The decision to give away the browser technology, today known as the Netscape Navigator TM, proved controversial, but ultimately propelled Netscape's early success. Critics charged that no company with any hope of financial viability could give away its flagship product. "People knew then that I was certifiably nuts-starting this company, hiring a bunch of students, and now giving the software away," Clark chuckles.
But Clark and Andreessen understood that the business dynamics of the software industry uniquely complemented the new economics of the 'Net. In other words, the network becomes a primary medium for software distribution. Because the Internet had always operated loosely on the principles of a "gift economy," where software could be downloaded without charge from host servers directly to a user's desktop, costs associated with packaged-software distribution were virtually eliminated. Furthermore, the Internet provided an opportunity to capture an installed base of users in a relatively short period of time.
"Anybody who knows [the software industry] realizes that developing an installed base of users is worth its weight in gold," says Clark. "If the program has any features whatsoever, people get hooked on the way those features work."
Clark says the decision to give away the browser client was in part based on the competitive threat that Microsoft Corp. might some day decide to play in the Internet market (which it has).
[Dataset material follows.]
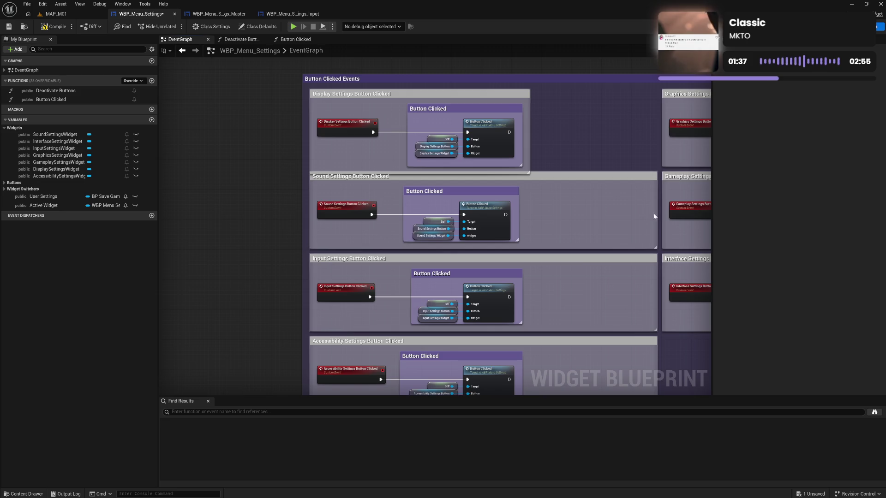
{"action": "left_click_drag", "start_coordinate": [656, 216], "coordinate": [525, 217]}
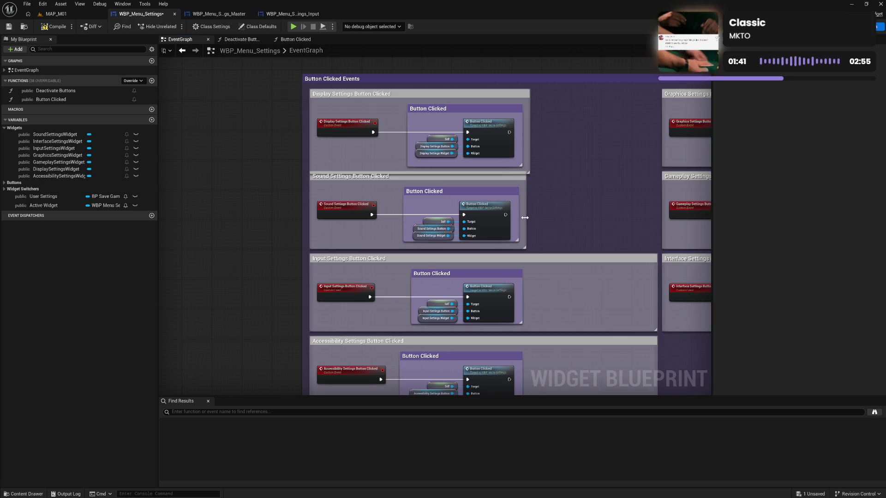
{"action": "left_click_drag", "start_coordinate": [517, 241], "coordinate": [523, 255]}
But Netscape got its cross-platform Navigator to market first, in December 1994, and has in effect set a standard for openness, creating versions able to run on any desktop operating system -- Windows, Macintosh, and UNIX. As a result, Netscape has been riding a wave of momentum created by capturing market share -- estimated as high as 85% -- as well as "mindshare" -- in the highly competitive browser market. That momentum, says Clark, is central to the success of Netscape. "If everyone thinks you're going to be the winner, everyone wants to join -- there's a psychology associated with it."
But it still begs the question: How will Netscape make money?
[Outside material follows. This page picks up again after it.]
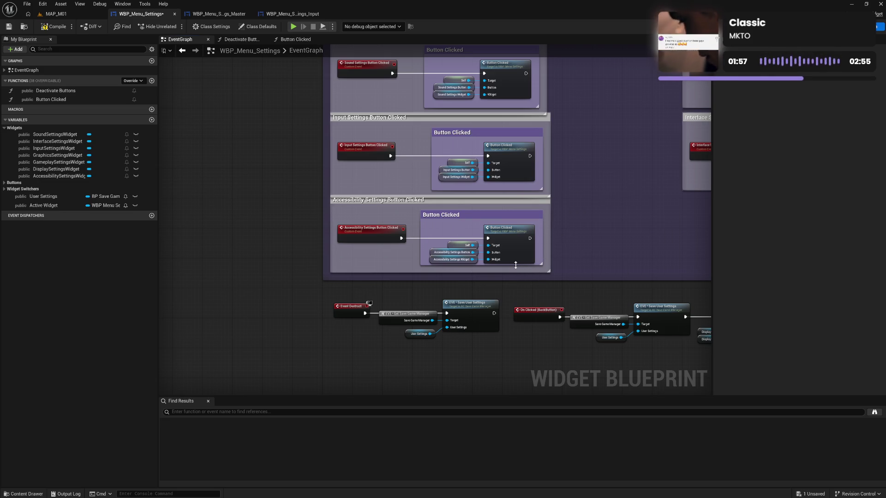
{"action": "mouse_move", "coordinate": [515, 264]}
{"action": "left_mouse_down"}
{"action": "mouse_move", "coordinate": [514, 273]}
{"action": "mouse_move", "coordinate": [566, 288]}
{"action": "left_mouse_up"}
"It did worry me," laughs Clark, "because we were burning through money real fast." Then came the second phase of the business plan, involving what Clark calls "servers on steroids"back-office functionality, integrated databases, authoring tools, and the ability to conduct full-fledged, secure electronic commerce. Netscape created three systems: the merchant system, enabling transactions and billing; the publishing system, including user registration and tracking; and the community system, incorporating realtime chat, bulletin boards, conferences, and hosted sessions.
MCI Communications Corp. became the first big customer, essentially funding the development of the commerce system and smoothing the transition to the third phase, when Netscape began shipping production-released server software. The company turned cashflow positive in January of this year -- not yet profitable but generating a backlog of contracts so Clark could project future revenues. More important, the company discovered in the first quarter that corporations were the market most ready for server products.
"Here's a product that was developed for the Internet -- which you think of as a worldwide free-for-all-and they [corporations] were interested in bringing Internet technology inside." The platform-independent architecture of TCP/IP server technology gives the corporate enterprise a means for internal communication and electronic publishing, as well as a way to connect to the outside world of the Internet.
"Practically every company is taking this approach -- I can't imagine any company that isn't throwing out its proprietary network technology," says Clark. Netscape's corporate customer list is impressive -- Lockheed-Martin, Hewlett-Packard, Eli Lilly, AT&T, McDonnell-Douglas, SGI, Wells Fargo Bank, National Semiconductor, EDS, CNN, and Dow-Jones.
"Sometimes," Clark says, "I look back and say, 'Gee, I've done a lot of stuff.' 'Then again, I rarely look back."